@hoser: Canada and the EU both set price controls on medicine that is invented and often manufactured in the US. So let’s say a medicine costs $100/dose to create during its 10-15 year patent validity (invention, manufacturing, FDA approval etc), but the production cost is $10/dose the EU/Canada tell the companies, if you want to sell here you can only ask $15/dose. The manufacturers stil do it because of the $5 profit, but effectively that $85 remainder is now paid for by making that even more expensive medicine in the US. Same for hospital supplies like MRI machines etc, the ‘invention’ cost is not paid by Canada because Canada is broke when it comes to that.
On the other hand, the invention itself is often largely funded by US taxpayers. The US spends more than the next 4 economies combined (that is China, UK, Russia and EU in order) on health research. Canada spends a fraction of a fraction compared to the US on healthcare research. And when it comes to private investment in medicine, the US drives 70% of the world in investments while only being ~30% of the market in purchasing power parity. A simple example is that of COVID vaccines - the US spent $40B on the R&D, China and EU each provided $100M in loans with the rest of their ‘investment’ going into not R&D but just a $2B pre-order (which ended up having the distribution footed by the US companies).

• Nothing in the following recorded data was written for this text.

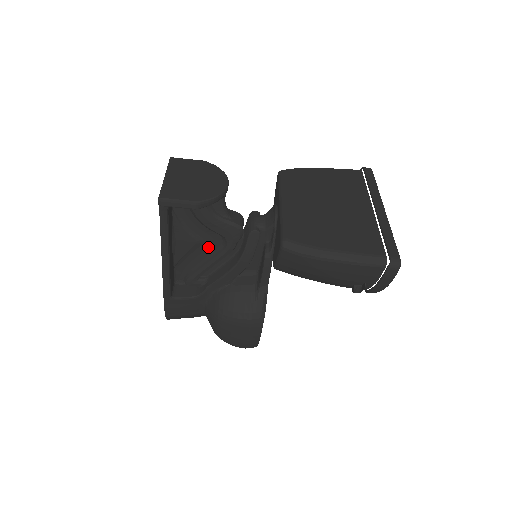
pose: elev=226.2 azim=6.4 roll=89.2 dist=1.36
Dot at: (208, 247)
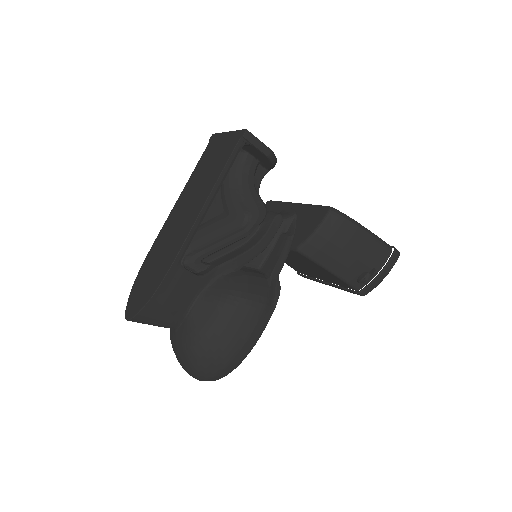
Dot at: (227, 224)
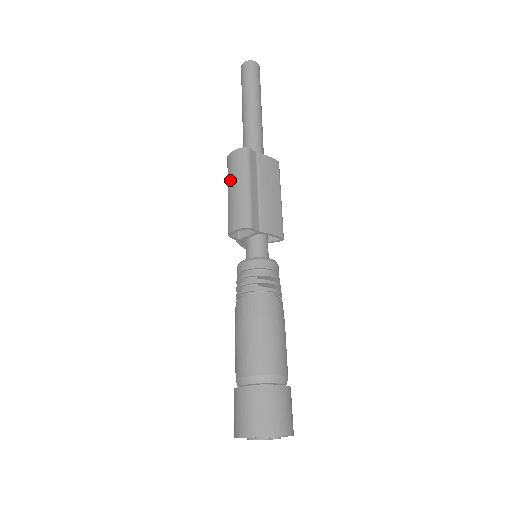
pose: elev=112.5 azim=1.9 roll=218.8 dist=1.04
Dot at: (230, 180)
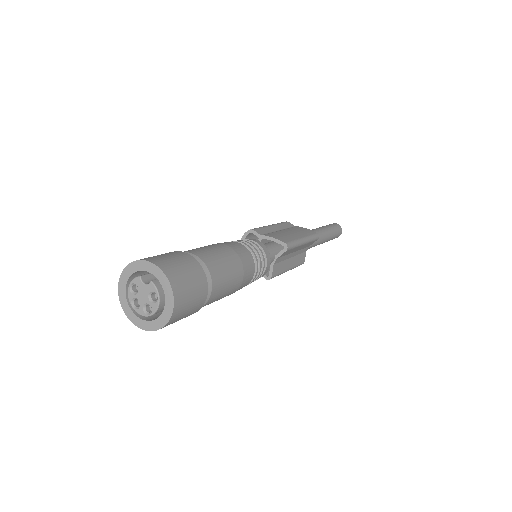
Dot at: occluded
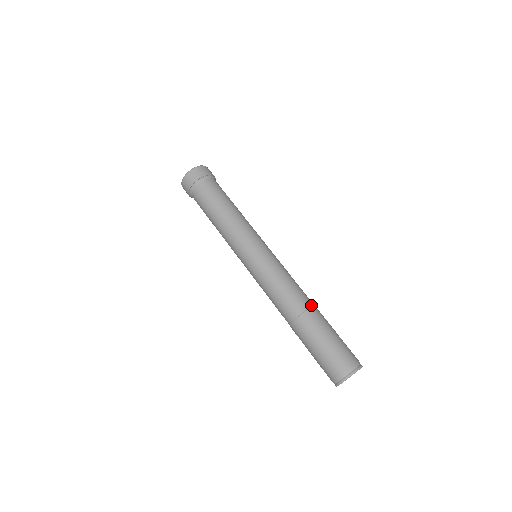
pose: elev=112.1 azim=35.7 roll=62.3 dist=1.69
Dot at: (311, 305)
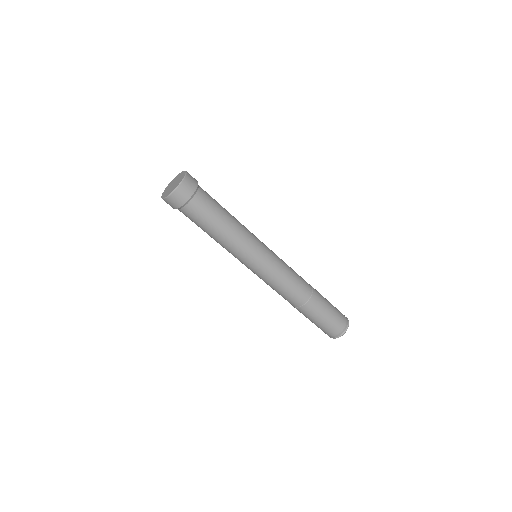
Dot at: (311, 292)
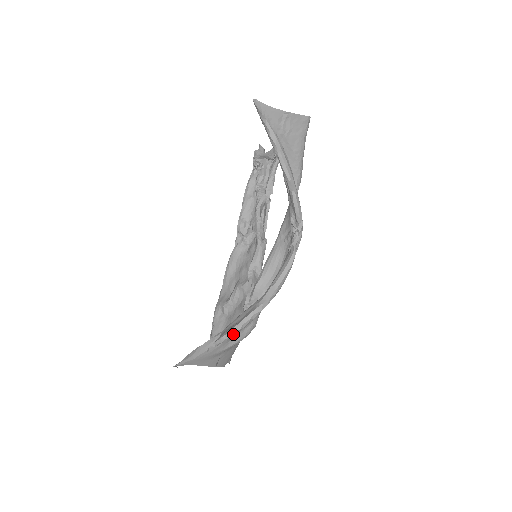
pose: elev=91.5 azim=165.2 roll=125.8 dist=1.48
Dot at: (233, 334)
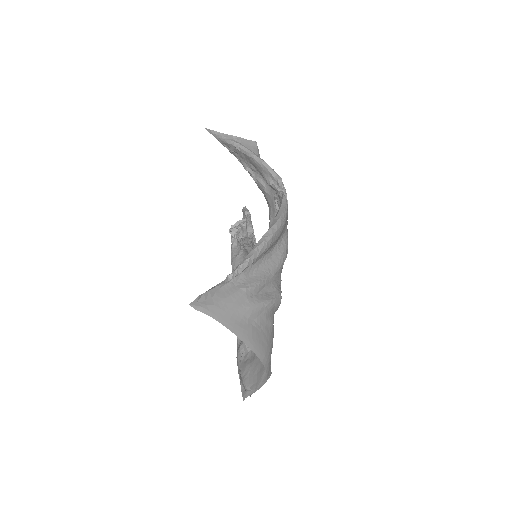
Dot at: (250, 259)
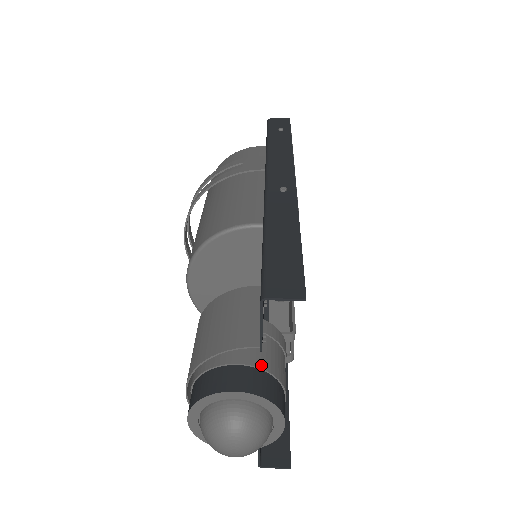
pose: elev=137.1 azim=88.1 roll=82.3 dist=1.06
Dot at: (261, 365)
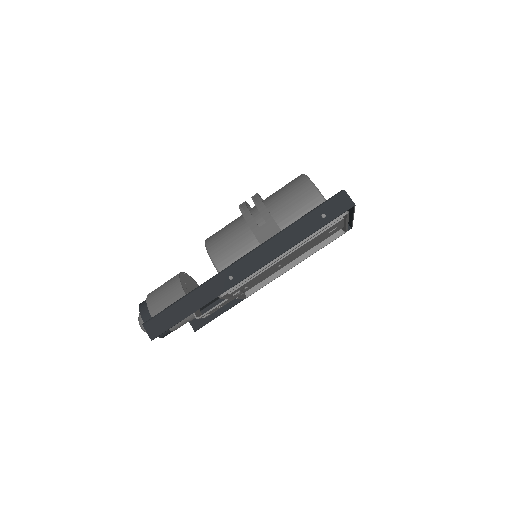
Dot at: occluded
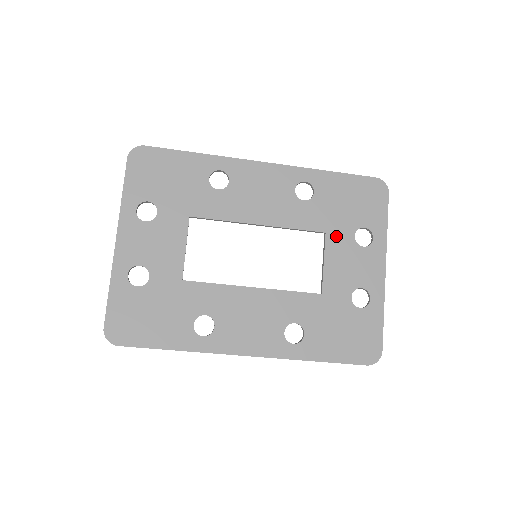
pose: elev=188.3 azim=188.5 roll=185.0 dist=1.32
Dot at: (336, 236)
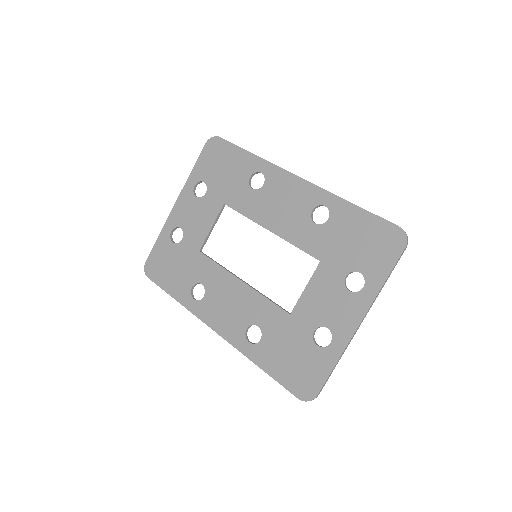
Dot at: (328, 269)
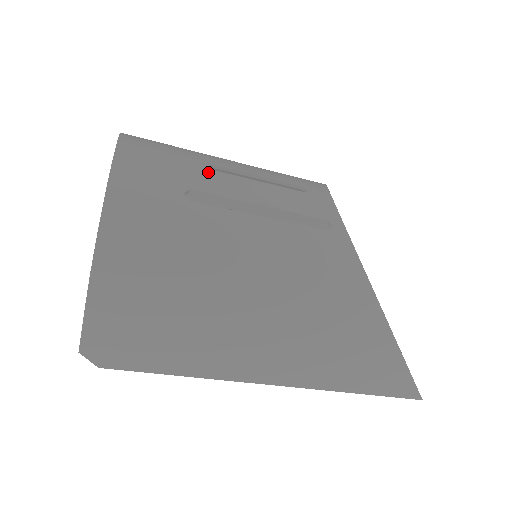
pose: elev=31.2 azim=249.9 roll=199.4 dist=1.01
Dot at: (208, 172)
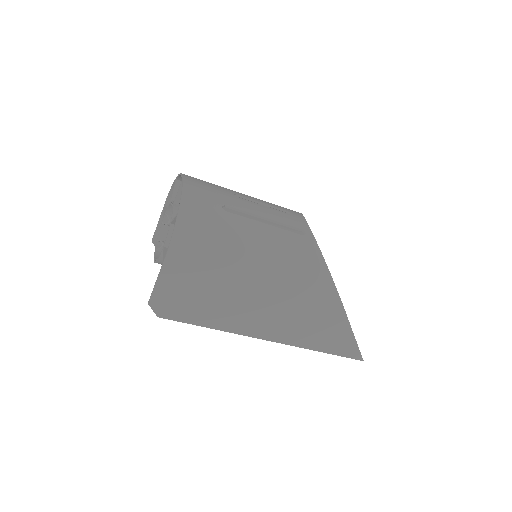
Dot at: (234, 197)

Now you have a few options, you basically tell Canada and EU no more, which is what the Trump admin is doing - we cannot keep subsidizing your healthcare by making ours more expensive, which now causes even more shortages and price hikes in those socialist markets. The other thing to do would be to stop Medicaid/Medicare waste which is where most of those cost ends up hiding, as the taxpayer has endless pockets.